Parting ways with an organization is never easy. When it comes to exiting colleagues, leaders usually walk three common paths. The first one is acting fast. If someone consistently fails to meet expectations or live by the company’s values, most managers would ask that person to leave. Others prefer to act slower and give individuals time to improve their performance and behavior on their own, which may be impossible if they don’t know what to improve. The third path is trying to fix the person by staging an intervention.
If someone doesn’t have the necessary feedback and tools to improve their performance or is unwilling to reflect and work on their weaknesses, these three paths will lead to the same destination: exiting the company. But what if teams could help struggling members and those who want to do more rediscover their strengths and become actual contributors to the organization?
Job performance is intrinsically linked to personal motivation. According to Neel Doshi and Lindsay McGregor’s book Primed to Perform, the nine factors that motivate employees are performance reviews, governance processes, compensation, leadership, workforce and resource planning, community, career ladders, organizational identity, and role design. Doshi & McGregor clearly found that role design was the most influential of all and, unfortunately, one that is usually overlooked. Role design can increase motivation by 87%.
Finding our ideal role within an organization can radically change our relationship with work and give us a sense of purpose. But how do we craft roles that can leverage everyone’s strengths? And is this something we should do individually or as a team?
The Ian Martin Group, a company we mention several times in Lead Together, came up with something called the Role Advice Process (RAP). On the one hand, this process allows teams to design roles collectively and modify them as their needs and goals evolve. On the other, it helps people play to their strengths and find their place within the organization. Let’s see how the RAP works.
How RAP works
To make it easier for leaders and their teams to implement a Role Advice Process, here are some guides from Human First Works. These documents offer all the context you’ll need to go through this process, support your colleagues, or understand your role as a leader:
Going through a RAP is an opportunity to change our roles within an organization. Maybe our current role is going away, it isn’t a good fit for us, or we’re just looking to expand our skills and even take on a parallel one. This process allows people that aren’t performing well or want to contribute something more to discover a new role in which they can thrive or make a conscious decision to find their place at a different company. A RAP can be incredibly valuable to leaders as well, as it takes the responsibility to match people to jobs away from them and passes it on to the team. It’s no surprise that Edwin Jansen from the Ian Martin Group refers to it as a “panacea” for dealing with a people problem.
A Role Advice Process has several steps. It begins with an individual’s desire to change their role or a suggestion from a colleague that noticed a significant problem or opportunity for improvement. Once someone has decided to embark on this process, the next step involves announcing it to the team, choosing at least three people that will actively participate in the RAP, inviting any member to give their advice, and setting a date for presenting the results. The team typically places a thirty days timeline.
Steps three and four require time for self-reflection and willingness to listen to other people’s advice. We have to look back at the reasons that led us to this process, identify our weaknesses, strengths, and interests, and think of what we could do to be in a better situation. Based on our reflection, people with a clear view of the organization and our contribution can give us their input to help us make better decisions.
◇ ◇ ◇
» STATED EXERCISE: In the text on the Role Advice Process, by what percentage can role design increase motivation?
◇ ◇ ◇
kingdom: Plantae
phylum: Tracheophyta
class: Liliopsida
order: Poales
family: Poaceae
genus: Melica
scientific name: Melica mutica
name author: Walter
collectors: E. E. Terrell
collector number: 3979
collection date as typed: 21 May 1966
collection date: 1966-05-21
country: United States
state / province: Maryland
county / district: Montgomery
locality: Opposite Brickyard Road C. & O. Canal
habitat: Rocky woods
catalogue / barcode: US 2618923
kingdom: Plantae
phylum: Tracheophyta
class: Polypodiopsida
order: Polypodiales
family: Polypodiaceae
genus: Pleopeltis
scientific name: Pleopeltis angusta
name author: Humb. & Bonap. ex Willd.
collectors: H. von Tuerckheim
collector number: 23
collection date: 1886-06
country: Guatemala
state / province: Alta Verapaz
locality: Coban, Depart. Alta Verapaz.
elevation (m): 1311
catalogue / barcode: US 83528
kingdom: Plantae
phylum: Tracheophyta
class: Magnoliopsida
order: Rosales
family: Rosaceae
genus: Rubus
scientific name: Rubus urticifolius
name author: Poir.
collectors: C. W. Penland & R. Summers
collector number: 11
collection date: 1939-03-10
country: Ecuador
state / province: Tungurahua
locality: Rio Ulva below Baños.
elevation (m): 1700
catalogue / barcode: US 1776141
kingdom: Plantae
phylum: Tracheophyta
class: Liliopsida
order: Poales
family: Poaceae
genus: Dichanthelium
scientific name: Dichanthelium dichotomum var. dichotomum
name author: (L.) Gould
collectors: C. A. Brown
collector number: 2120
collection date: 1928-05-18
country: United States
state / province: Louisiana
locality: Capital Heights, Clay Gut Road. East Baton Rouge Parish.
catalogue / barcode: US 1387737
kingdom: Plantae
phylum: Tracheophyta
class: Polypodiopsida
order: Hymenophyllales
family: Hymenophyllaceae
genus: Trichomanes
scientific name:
◇ ◇ ◇
» COMPLETE RESPONSE: 87%